For my notes, I had tagged everything with commonalities: Troubleshooting, Scripting (Subtags for AppleScript, Powershell, JavaScript, Shell Script, etc.), Application (Subtags: Drafts, OmniFocus, DEVONthink, DEVONagent, etc.), etc. Last weekend I had a look at my tags and found that in the body of the notes was enough information that searching would quickly bring up the note. For troubleshooting, I also include the error message or a couple of different ways to describe the problem, so that negated the reason for a troubleshooting tag, and so forth for others.

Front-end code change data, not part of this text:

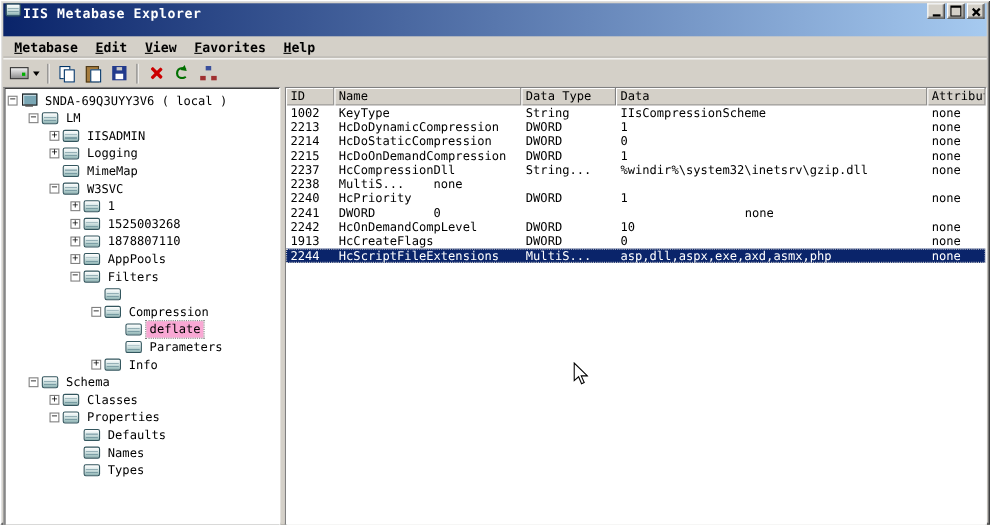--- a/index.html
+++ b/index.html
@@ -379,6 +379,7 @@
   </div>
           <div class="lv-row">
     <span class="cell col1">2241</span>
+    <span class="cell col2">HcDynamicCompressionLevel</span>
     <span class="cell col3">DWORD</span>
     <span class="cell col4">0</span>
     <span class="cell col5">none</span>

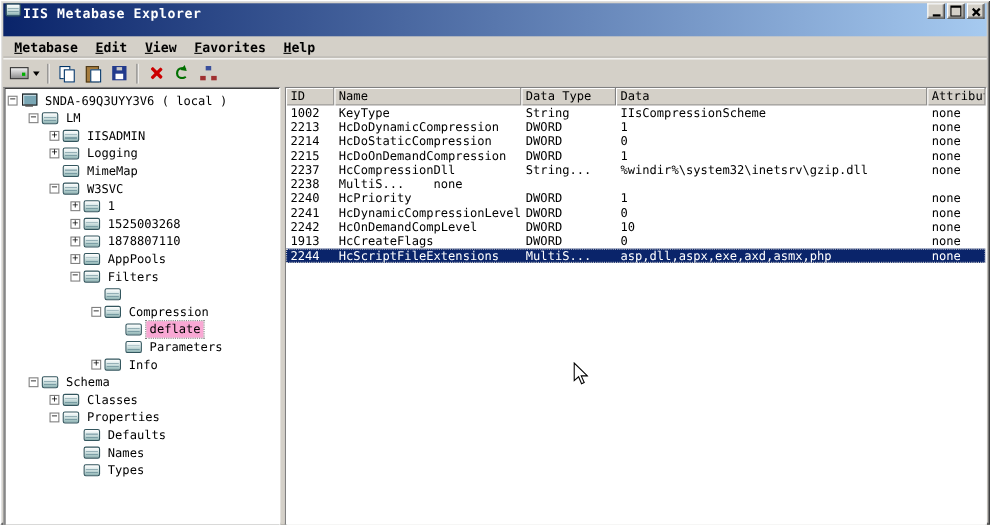--- a/index.html
+++ b/index.html
@@ -104,7 +104,7 @@
   .icon-computer::before { content: ""; position: absolute; top: 0; left: 1px; width: 12px; height: 9px; background: #7aa7b5; border: 1px solid #222; box-shadow: inset 1px 1px 0 #d8e8ee; }
   .icon-computer::after { content: ""; position: absolute; bottom: 0; left: 4px; width: 7px; height: 2px; background: #555; }
   .tree-label { padding: 1px 3px; color: #000; }
-  .tree-label.selected { background: #f9a8d4; outline: 1px dotted #808080; }
+  .tree-label.selected { background: #22c55e; outline: 1px dotted #808080; margin-left: 40px; }
 
   
   .lv-header { display: flex; flex: none; height: 16px; background: #d4d0c8; }

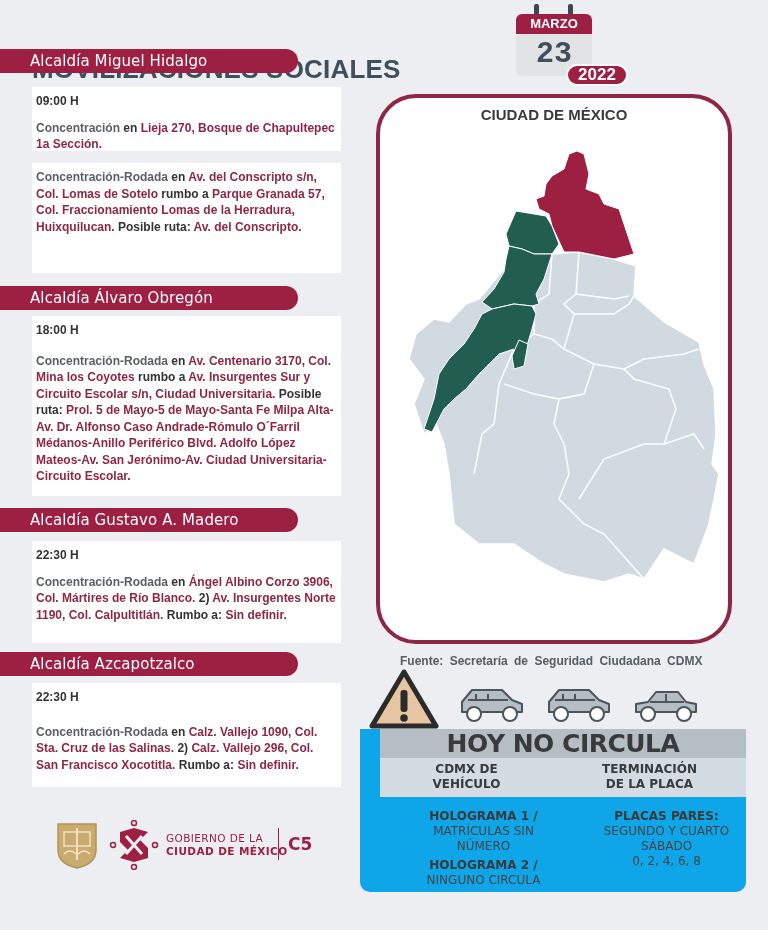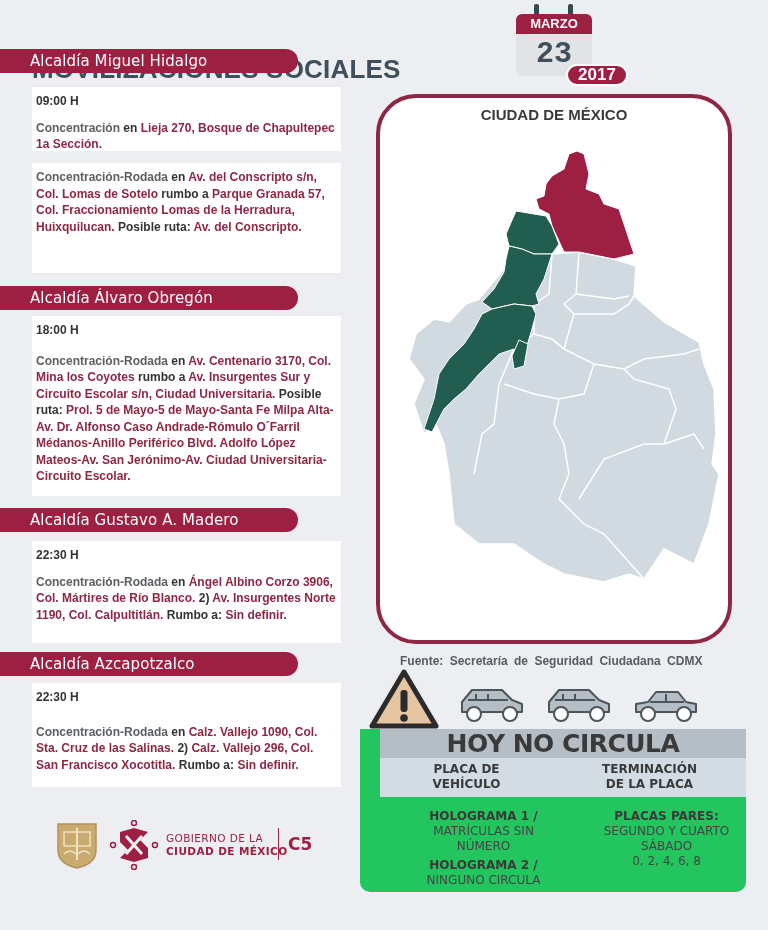--- a/index.html
+++ b/index.html
@@ -57,7 +57,7 @@
   <div class="cal-ring" style="left:52px"></div>
   <div class="cal-top">MARZO</div>
   <div class="cal-body">23</div>
-  <div class="cal-year">2017</div>
+  <div class="cal-year">2022</div>
 </div>
 
 <div class="sec-header" style="top:49px"><span>Alcaldía Miguel Hidalgo</span></div>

For work notes, including the Project Name in my notes allows me to find the notes related to a project quickly, and I’m using more folders.

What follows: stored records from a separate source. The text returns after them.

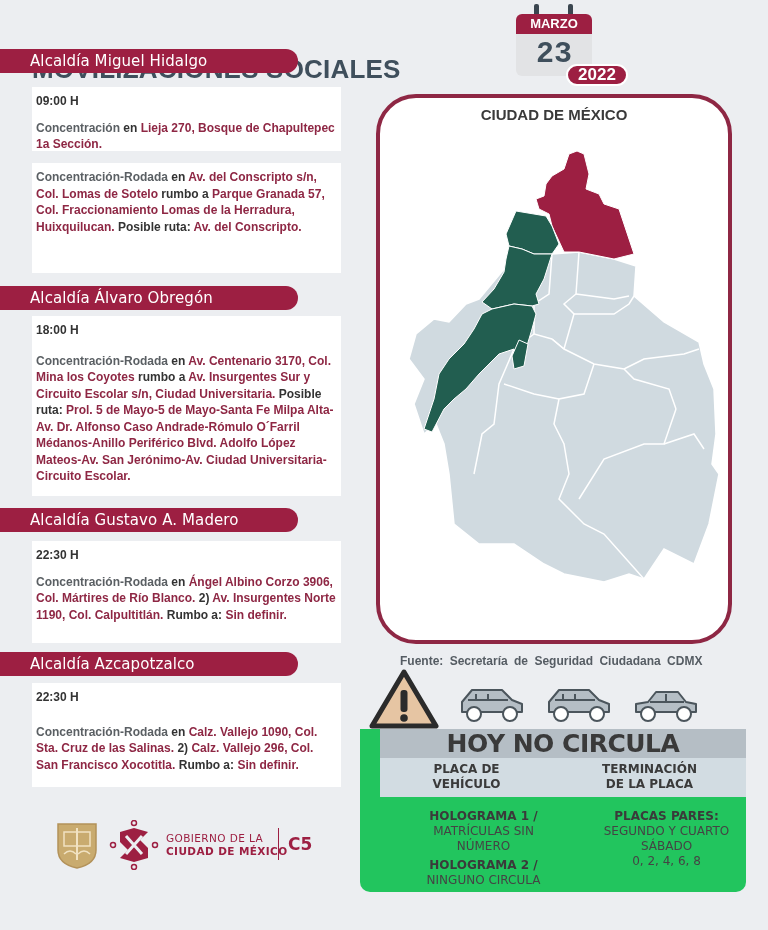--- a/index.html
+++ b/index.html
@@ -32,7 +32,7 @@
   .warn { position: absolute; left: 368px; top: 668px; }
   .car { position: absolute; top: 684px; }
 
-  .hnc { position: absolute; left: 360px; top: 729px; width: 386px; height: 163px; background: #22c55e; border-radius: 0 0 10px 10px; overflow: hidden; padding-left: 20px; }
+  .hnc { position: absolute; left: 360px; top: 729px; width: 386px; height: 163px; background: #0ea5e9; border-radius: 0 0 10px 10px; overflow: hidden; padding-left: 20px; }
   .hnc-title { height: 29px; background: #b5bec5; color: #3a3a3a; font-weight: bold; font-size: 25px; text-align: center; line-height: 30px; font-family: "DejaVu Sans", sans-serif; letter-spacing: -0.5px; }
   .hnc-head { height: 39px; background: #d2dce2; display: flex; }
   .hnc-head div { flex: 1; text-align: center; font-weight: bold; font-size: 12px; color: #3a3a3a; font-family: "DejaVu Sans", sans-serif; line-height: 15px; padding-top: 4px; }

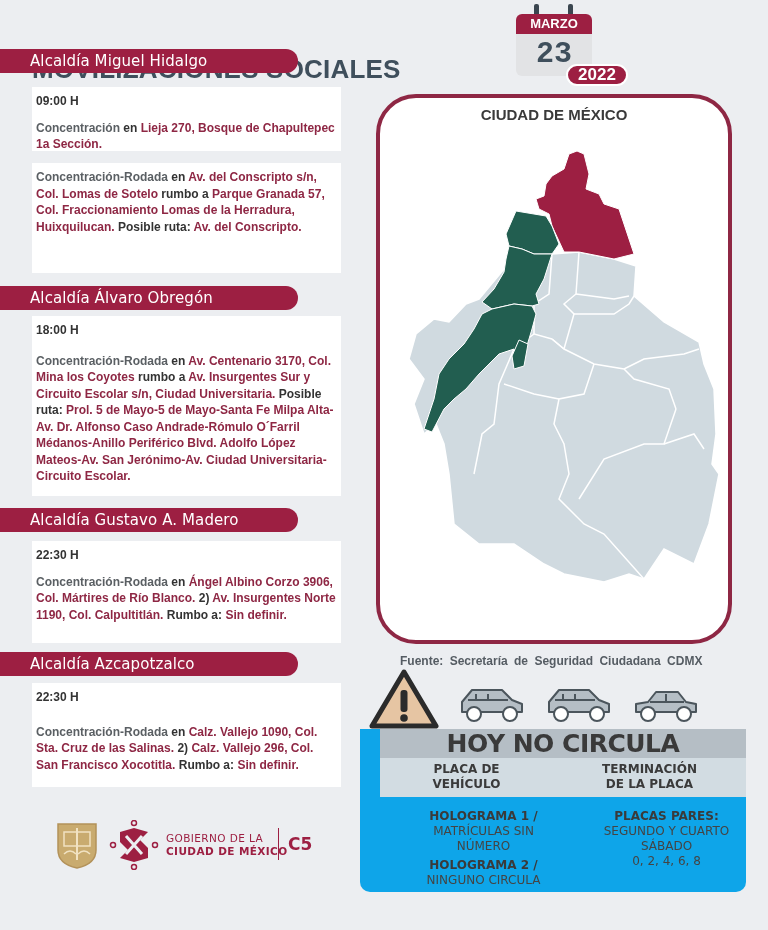--- a/index.html
+++ b/index.html
@@ -169,7 +169,7 @@
 <div class="hnc">
   <div class="hnc-title">HOY NO CIRCULA</div>
   <div class="hnc-head">
-    <div style="padding-left:30px;padding-right:30px">PLACA DE VEHÍCULO</div>
+    <div style="padding-left:30px;padding-right:30px">CDMX DE VEHÍCULO</div>
     <div style="padding-left:40px;padding-right:40px">TERMINACIÓN DE LA PLACA</div>
   </div>
   <div class="hnc-rows">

In OmniFocus, I had been using multiple different types of tags, such as location (Home, Work, Errands, Online), tool (Mac, iOS, Windows, Linux), and action (Watch, Read, Listen, Research). With all those tags I found I usually placed those actions in the Task Title, so I would tag an action titled ‘Watch Justin’s Perspective Video on PG’ with Watch, online, and iOS. But I found I knew I had to watch it, I knew I had to be online, and I know I watch videos on my iPad because it frees my Mac up to follow along.

I know tags are beneficial for tying information together between different projects, but in OmniFocus, I am usually either completing a hit list of quick actions to finish or delving into a project, and I already know the tools I need to use, so tags don’t help. I’ve never been one to use energy levels or times (morning, afternoon, evening) because I use defer dates as a way to tell myself this needs to get done ASAP to the deferred date. The hit list gets the small hanging items out of the way quickly, and then I move onto a project I’ve scheduled for a set timeframe.

Likewise, for reference information and notes I used to use tags in DEVONthink to tie different pieces of information to various projects, now in my project index note, I add a link to that file that is in a different group/project or even separate database. I’m much more liberal with Replicants in DEVONthink due to this change which allows the same document to appear in different areas, but it is just one document that looks like multiple, therefore when I make a change to one location, the change is shown everywhere.

Currently, the only place I am actively using tags is my DEVONthink Bookmarks database which is made up of bookmarks, web archives, HTML files, and OCRed PDFs of web pages. The tags are used to pull together common themes of the items, along with a “toread” tag which I use as a more comprehensive Unread/Read flag than DEVONthink offers.